- **Stored items**:
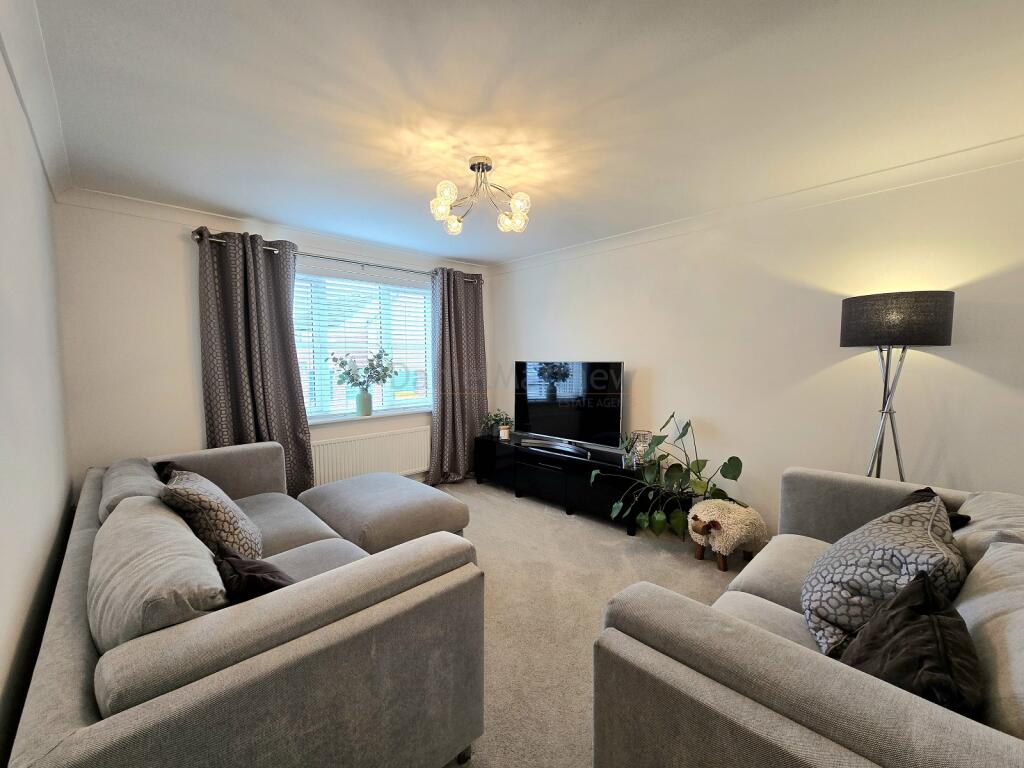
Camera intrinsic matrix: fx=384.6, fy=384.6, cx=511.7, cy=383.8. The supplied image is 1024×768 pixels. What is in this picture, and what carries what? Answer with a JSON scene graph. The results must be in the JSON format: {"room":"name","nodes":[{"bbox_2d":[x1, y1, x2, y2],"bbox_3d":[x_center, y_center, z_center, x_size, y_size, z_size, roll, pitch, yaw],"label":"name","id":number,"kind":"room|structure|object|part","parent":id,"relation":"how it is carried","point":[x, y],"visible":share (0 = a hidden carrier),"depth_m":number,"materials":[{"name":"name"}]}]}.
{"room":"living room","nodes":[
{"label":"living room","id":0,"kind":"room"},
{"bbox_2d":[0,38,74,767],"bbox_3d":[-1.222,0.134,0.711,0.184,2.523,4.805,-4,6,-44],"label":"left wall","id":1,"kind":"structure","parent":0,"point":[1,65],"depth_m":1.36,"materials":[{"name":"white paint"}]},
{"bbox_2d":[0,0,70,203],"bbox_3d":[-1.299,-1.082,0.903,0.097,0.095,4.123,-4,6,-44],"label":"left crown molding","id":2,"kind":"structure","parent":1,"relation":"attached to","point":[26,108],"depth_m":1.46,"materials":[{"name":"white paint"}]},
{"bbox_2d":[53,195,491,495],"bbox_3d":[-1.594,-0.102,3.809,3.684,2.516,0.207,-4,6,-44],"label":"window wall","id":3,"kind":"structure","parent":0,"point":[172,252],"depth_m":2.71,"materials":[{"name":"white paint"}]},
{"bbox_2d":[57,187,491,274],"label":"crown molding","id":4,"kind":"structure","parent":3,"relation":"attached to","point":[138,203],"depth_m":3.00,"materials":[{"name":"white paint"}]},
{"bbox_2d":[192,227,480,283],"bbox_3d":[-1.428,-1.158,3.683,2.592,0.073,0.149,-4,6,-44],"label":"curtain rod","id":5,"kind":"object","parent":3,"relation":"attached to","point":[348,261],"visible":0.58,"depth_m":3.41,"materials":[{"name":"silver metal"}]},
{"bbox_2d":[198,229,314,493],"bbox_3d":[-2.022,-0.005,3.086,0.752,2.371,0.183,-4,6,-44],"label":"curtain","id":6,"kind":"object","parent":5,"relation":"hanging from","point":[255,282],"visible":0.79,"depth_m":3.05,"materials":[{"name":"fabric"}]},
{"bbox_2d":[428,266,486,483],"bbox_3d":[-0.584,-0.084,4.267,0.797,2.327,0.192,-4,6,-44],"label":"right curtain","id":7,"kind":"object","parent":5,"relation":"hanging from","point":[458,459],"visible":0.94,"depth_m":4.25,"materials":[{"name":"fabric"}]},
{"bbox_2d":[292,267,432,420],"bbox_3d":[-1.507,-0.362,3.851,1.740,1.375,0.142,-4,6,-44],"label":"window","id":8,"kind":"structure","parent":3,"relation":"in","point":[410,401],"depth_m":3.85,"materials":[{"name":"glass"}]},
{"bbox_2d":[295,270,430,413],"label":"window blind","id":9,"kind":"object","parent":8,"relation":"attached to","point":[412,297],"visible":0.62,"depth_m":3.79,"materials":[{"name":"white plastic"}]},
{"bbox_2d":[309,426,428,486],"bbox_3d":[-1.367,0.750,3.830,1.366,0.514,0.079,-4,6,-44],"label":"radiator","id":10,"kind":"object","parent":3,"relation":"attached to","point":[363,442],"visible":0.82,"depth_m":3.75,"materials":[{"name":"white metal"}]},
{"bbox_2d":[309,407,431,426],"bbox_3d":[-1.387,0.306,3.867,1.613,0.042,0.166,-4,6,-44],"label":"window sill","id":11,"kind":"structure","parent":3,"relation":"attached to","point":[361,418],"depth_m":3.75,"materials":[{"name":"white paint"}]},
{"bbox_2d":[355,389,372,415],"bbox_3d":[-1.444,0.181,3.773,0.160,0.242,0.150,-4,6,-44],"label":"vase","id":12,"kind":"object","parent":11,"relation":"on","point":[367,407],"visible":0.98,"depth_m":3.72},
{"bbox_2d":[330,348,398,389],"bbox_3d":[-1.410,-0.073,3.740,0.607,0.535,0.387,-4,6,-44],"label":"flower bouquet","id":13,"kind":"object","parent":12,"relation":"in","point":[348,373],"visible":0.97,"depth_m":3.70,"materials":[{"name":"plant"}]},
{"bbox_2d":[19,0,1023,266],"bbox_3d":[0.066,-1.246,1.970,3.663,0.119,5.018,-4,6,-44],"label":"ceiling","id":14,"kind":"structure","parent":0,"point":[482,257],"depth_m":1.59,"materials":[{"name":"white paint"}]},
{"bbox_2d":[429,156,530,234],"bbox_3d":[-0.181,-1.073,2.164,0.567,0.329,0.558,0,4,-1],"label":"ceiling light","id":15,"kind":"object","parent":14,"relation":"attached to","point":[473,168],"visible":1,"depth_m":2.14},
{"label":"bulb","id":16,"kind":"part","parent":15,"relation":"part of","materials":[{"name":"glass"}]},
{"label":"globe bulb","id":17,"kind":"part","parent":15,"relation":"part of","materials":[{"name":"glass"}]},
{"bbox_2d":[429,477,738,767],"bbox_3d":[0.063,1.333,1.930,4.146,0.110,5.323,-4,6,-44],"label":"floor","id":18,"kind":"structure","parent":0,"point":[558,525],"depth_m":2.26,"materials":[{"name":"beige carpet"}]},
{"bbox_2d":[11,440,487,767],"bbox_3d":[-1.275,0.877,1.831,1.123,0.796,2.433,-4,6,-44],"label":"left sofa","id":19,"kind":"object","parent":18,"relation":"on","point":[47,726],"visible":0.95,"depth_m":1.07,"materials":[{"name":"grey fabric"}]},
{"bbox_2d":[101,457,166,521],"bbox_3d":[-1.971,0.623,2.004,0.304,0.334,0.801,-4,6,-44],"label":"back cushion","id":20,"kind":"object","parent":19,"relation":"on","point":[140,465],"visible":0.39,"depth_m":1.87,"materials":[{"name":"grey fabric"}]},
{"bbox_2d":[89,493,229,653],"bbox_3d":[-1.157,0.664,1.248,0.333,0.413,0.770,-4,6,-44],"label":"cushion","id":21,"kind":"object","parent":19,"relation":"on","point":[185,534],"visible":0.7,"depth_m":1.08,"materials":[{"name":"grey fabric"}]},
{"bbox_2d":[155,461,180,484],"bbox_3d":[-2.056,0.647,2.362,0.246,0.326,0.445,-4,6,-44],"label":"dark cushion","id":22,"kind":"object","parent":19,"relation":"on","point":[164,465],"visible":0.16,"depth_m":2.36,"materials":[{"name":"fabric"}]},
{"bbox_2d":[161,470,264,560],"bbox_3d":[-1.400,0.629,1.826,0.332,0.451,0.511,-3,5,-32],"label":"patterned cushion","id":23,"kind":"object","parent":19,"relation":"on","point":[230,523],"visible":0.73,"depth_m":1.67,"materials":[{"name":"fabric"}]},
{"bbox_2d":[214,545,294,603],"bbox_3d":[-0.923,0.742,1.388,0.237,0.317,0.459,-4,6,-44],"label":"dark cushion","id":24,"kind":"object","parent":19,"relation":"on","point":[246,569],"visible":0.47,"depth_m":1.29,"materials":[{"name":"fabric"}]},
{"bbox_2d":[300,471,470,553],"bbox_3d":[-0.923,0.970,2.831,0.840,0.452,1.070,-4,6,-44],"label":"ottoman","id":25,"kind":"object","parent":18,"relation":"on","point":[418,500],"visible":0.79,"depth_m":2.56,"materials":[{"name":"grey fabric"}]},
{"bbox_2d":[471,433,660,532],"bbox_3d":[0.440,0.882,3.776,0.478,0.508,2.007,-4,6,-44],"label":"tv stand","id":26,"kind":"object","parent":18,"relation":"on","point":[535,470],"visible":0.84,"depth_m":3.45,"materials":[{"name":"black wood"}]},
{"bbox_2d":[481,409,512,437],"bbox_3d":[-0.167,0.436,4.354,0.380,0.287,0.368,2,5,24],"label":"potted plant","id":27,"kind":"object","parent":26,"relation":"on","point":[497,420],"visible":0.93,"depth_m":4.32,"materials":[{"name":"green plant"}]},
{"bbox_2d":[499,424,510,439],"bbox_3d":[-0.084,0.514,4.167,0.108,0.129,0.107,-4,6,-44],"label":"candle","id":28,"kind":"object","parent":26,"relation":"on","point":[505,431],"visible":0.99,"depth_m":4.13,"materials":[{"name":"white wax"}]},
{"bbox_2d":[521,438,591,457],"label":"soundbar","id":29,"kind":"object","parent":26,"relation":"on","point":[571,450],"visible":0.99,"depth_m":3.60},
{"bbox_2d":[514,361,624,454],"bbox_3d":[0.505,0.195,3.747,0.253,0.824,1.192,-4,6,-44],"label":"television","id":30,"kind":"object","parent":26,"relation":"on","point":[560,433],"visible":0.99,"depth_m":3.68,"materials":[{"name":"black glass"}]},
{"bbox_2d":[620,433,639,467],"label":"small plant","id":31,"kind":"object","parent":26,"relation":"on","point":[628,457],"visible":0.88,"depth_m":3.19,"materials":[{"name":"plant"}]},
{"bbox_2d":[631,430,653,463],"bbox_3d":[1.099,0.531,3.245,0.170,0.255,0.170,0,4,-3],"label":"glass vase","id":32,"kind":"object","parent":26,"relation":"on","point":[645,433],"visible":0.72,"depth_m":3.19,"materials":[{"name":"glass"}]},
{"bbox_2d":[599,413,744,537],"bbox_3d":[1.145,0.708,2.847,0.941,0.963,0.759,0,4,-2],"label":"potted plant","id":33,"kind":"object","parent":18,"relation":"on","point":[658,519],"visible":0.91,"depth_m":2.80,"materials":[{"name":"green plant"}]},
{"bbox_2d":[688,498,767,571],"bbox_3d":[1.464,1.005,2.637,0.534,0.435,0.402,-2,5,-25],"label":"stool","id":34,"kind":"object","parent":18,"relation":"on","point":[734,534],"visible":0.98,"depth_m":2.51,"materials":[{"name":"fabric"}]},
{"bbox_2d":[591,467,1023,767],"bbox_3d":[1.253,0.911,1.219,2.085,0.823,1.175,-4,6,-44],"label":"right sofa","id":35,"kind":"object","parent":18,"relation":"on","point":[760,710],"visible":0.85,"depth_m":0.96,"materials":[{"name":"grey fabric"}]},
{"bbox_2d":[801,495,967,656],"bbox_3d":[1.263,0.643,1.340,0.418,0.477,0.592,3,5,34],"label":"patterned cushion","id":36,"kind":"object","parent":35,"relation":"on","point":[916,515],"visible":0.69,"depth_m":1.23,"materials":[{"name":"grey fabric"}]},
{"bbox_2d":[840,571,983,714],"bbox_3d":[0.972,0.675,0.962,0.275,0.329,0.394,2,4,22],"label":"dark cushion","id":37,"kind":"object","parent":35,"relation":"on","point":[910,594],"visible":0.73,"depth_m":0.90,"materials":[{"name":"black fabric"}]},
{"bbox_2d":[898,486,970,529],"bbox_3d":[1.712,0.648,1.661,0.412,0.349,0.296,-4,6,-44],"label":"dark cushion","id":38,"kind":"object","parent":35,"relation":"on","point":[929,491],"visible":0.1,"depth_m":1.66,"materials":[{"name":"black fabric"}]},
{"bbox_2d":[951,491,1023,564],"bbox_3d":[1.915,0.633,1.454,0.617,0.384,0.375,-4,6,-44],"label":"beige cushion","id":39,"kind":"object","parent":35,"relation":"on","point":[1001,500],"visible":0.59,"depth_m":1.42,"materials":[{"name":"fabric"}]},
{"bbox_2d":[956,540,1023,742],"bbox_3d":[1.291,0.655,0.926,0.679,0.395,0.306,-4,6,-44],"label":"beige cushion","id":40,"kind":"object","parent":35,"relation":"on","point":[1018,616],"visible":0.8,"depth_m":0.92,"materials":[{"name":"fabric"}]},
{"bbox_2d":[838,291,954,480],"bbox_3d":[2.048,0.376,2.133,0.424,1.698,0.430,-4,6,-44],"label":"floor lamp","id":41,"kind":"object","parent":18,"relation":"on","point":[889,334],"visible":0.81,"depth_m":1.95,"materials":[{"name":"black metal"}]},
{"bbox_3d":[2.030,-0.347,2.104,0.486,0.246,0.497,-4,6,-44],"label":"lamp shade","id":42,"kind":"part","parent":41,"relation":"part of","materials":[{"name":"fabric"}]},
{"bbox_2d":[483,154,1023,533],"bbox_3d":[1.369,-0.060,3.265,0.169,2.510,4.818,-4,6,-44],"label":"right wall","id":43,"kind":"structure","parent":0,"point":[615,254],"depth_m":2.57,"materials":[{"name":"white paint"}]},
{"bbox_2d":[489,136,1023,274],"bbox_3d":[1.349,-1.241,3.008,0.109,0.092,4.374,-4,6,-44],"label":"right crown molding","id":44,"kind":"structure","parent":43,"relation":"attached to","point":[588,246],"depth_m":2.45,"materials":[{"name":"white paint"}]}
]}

- **Exercise directions**: From the entries above, show each line that includes the string "window".

- **Problem solution**:
{"bbox_2d":[53,195,491,495],"bbox_3d":[-1.594,-0.102,3.809,3.684,2.516,0.207,-4,6,-44],"label":"window wall","id":3,"kind":"structure","parent":0,"point":[172,252],"depth_m":2.71,"materials":[{"name":"white paint"}]},
{"bbox_2d":[292,267,432,420],"bbox_3d":[-1.507,-0.362,3.851,1.740,1.375,0.142,-4,6,-44],"label":"window","id":8,"kind":"structure","parent":3,"relation":"in","point":[410,401],"depth_m":3.85,"materials":[{"name":"glass"}]},
{"bbox_2d":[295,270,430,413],"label":"window blind","id":9,"kind":"object","parent":8,"relation":"attached to","point":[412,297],"visible":0.62,"depth_m":3.79,"materials":[{"name":"white plastic"}]},
{"bbox_2d":[309,407,431,426],"bbox_3d":[-1.387,0.306,3.867,1.613,0.042,0.166,-4,6,-44],"label":"window sill","id":11,"kind":"structure","parent":3,"relation":"attached to","point":[361,418],"depth_m":3.75,"materials":[{"name":"white paint"}]},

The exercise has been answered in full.